Un grupo virtual de extrema derecha con origen en Estados Unidos
La red “764” fue fundada en 2020 por Bradley Cadenhead, un adolescente de 15 años de Texas, cuyo código postal habría dado origen al nombre. El FBI la describe como una estructura integrada por “depredadores cibernéticos” que operan en plataformas como Discord, Roblox y Telegram. Su método consiste en contactar a adolescentes vulnerables, entablar confianza y luego manipularlos emocionalmente mediante coacción.
Las agencias federales de Estados Unidos y del Reino Unido sostienen que los integrantes inducen a sus víctimas a realizar actos sexuales, autolesionarse e incluso intentar suicidarse durante videollamadas. El Departamento de Justicia considera que se trata de una “secta neonazi satánica” que glorifica ataques como la masacre de Columbine y promueve ideologías extremistas entre jóvenes.
Antecedentes en Reino Unido y detenciones vinculadas a la red
En el Reino Unido, al menos cuatro adolescentes fueron arrestados por su relación con el grupo. Uno de ellos, Cameron Finnigan, de 18 años, fue condenado a seis años de prisión. En los registros policiales se hallaron pentagramas y esvásticas, además de mensajes en los que el joven se jactaba de intentar inducir a menores a hacerse daño. Para el subdirector del FBI, David Scott, el accionar de la red representa uno de los fenómenos más perturbadores que enfrenta la agencia.

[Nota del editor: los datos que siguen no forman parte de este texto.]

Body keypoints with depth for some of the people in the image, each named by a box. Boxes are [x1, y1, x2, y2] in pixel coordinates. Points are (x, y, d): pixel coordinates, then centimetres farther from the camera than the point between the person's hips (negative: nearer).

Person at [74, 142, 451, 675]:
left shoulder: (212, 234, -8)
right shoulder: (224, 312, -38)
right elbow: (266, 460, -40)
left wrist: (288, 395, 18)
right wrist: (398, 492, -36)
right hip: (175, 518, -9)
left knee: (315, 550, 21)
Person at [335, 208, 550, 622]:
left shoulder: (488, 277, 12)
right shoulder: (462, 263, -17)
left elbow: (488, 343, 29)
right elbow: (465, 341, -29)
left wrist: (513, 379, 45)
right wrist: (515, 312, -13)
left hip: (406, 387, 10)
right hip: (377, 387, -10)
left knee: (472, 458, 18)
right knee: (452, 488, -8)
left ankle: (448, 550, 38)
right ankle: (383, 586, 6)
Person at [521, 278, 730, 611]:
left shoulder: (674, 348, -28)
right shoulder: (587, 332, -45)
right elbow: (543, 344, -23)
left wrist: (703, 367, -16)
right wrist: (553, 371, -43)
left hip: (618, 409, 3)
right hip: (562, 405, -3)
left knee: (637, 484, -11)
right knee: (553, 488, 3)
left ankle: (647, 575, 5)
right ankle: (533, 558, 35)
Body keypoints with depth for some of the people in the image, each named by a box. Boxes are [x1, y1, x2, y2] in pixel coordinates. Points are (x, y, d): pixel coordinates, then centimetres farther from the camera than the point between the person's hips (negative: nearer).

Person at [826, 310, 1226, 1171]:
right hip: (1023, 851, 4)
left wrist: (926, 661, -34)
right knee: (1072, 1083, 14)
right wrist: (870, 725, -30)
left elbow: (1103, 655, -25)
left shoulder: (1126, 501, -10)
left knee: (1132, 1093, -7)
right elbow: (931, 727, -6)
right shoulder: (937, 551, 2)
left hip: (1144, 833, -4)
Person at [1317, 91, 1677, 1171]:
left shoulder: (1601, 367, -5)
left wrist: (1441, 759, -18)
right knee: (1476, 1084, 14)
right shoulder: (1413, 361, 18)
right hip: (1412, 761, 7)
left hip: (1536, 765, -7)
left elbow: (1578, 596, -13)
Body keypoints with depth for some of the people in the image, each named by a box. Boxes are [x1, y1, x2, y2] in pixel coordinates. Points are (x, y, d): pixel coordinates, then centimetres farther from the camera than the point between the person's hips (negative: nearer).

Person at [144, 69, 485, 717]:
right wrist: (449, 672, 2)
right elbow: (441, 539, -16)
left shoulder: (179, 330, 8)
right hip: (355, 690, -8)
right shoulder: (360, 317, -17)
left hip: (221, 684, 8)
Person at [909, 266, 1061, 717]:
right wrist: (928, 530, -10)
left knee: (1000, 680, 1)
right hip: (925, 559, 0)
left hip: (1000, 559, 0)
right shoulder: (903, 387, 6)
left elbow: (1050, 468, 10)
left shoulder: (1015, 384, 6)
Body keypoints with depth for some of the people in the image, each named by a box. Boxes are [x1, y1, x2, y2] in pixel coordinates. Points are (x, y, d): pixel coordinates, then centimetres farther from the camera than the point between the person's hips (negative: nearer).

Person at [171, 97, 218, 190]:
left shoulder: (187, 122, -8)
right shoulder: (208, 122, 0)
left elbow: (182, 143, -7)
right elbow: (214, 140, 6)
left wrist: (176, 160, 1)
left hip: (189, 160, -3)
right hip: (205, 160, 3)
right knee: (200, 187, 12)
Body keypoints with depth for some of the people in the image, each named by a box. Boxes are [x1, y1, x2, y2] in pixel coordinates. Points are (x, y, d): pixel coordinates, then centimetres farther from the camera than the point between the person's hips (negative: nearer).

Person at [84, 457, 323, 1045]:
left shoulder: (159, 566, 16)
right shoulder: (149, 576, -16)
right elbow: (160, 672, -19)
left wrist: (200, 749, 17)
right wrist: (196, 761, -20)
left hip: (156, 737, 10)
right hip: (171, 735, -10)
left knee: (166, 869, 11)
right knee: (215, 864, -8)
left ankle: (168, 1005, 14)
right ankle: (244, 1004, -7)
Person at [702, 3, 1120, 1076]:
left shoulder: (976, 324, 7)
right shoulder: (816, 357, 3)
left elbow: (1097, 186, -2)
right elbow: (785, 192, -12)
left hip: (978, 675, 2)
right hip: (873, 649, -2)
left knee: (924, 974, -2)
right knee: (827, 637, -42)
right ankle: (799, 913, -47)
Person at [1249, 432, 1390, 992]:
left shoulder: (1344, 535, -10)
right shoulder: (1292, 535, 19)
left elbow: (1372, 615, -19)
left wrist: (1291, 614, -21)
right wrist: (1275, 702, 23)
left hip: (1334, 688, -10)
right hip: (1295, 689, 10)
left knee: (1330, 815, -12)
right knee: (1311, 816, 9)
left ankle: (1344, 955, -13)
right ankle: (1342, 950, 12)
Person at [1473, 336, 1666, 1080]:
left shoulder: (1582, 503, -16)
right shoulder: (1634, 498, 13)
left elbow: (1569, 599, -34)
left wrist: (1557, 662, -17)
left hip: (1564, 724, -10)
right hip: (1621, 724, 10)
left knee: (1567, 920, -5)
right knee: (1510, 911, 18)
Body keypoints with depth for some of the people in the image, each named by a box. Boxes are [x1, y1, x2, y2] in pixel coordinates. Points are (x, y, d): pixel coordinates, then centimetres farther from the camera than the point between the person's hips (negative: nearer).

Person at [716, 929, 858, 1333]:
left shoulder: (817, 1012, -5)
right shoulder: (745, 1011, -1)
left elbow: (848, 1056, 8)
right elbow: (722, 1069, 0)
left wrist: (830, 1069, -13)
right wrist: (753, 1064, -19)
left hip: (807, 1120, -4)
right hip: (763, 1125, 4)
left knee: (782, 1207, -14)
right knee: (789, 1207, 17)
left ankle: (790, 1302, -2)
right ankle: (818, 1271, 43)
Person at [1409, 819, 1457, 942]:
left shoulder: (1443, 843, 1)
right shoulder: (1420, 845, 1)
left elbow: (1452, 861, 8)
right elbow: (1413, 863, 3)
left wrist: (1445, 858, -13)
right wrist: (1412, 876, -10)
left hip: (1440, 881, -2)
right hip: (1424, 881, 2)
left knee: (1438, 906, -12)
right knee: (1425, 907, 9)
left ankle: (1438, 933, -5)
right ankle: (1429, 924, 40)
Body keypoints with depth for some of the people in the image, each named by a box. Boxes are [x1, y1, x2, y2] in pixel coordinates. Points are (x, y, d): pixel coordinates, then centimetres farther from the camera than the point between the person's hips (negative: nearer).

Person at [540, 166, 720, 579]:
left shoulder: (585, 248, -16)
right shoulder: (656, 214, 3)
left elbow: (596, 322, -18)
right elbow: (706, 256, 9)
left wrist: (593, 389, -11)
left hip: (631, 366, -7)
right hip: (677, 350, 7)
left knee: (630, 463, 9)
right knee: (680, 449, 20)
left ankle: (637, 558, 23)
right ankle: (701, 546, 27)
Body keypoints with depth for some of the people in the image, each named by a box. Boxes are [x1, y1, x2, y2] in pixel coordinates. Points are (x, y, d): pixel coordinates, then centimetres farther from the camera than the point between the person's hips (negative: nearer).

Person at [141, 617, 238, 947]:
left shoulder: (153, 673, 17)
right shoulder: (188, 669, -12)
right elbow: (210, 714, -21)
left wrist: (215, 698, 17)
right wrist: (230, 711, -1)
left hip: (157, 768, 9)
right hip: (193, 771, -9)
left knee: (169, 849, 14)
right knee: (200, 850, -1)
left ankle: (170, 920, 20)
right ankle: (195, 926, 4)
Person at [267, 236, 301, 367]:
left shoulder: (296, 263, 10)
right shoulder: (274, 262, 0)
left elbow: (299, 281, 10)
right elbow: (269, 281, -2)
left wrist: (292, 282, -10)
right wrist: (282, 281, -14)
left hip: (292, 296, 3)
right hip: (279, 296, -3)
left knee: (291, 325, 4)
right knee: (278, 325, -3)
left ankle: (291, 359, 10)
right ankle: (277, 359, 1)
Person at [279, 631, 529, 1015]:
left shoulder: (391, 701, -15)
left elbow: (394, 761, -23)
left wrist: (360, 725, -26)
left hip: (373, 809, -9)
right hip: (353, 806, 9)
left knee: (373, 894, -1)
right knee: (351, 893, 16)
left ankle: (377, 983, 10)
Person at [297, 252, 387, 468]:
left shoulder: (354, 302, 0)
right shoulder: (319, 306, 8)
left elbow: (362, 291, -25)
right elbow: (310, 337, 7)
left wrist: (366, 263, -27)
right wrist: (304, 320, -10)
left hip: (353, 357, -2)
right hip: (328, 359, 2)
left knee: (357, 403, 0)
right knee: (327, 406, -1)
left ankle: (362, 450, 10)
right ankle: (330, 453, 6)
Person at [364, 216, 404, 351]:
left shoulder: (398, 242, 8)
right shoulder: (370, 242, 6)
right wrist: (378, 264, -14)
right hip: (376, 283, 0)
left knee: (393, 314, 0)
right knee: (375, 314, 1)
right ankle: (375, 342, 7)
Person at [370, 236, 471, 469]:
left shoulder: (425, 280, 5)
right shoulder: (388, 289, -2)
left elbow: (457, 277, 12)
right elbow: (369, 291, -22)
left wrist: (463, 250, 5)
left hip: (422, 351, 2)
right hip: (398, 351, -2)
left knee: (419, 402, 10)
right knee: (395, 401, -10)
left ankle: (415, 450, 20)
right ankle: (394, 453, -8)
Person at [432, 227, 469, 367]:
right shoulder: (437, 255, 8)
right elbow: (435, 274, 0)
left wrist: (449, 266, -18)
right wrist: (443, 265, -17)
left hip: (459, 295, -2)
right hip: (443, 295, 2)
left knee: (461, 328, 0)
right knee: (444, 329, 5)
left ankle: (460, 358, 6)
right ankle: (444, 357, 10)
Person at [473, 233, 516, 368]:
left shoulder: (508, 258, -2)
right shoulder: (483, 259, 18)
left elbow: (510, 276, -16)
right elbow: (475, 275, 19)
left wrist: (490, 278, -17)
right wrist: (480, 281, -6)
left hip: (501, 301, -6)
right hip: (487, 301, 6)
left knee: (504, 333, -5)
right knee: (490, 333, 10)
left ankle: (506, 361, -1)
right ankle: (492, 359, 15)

La investigación internacional sigue la pista de cómo estos grupos logran expandirse a través de comunidades virtuales, donde captan a usuarios jóvenes mediante vínculos afectivos simulados. Para los investigadores, la amenaza del “764” en Argentina encaja con los patrones de actuación que el grupo ha mostrado en otros países.
El testimonio de una madre y el impacto psicológico en las víctimas
Una madre británica, identificada como Christina, relató a la BBC el deterioro que sufrió su hija de 14 años tras ser captada por la organización. Aseguró que la experiencia fue más devastadora que acompañar a su propia madre durante una enfermedad terminal. Describió que la adolescente dejó de comer y dormir, y que se volvió imposible romper la influencia del grupo sobre ella.
Christina dijo haber sentido miedo, soledad e impotencia mientras intentaba proteger a su hija. Señaló que el nivel de manipulación era tan profundo que la joven no podía bloquear a los integrantes de la red, pese a los pedidos insistentes de su familia. El caso forma parte del material analizado por las autoridades británicas para dimensionar el impacto emocional y psicológico que estos grupos ejercen sobre menores.
Alerta en Argentina mientras avanza la investigación
Las amenazas contra las universidades argentinas reavivaron la preocupación por la presencia de redes internacionales de radicalización en entornos digitales. Las divisiones antiterroristas analizan la trazabilidad de los mensajes y buscan determinar si los autores tienen vínculos reales con la organización original o si se trata de imitadores. La cooperación con agencias internacionales continúa activa mientras se intenta establecer el nivel de riesgo y la autenticidad de las advertencias.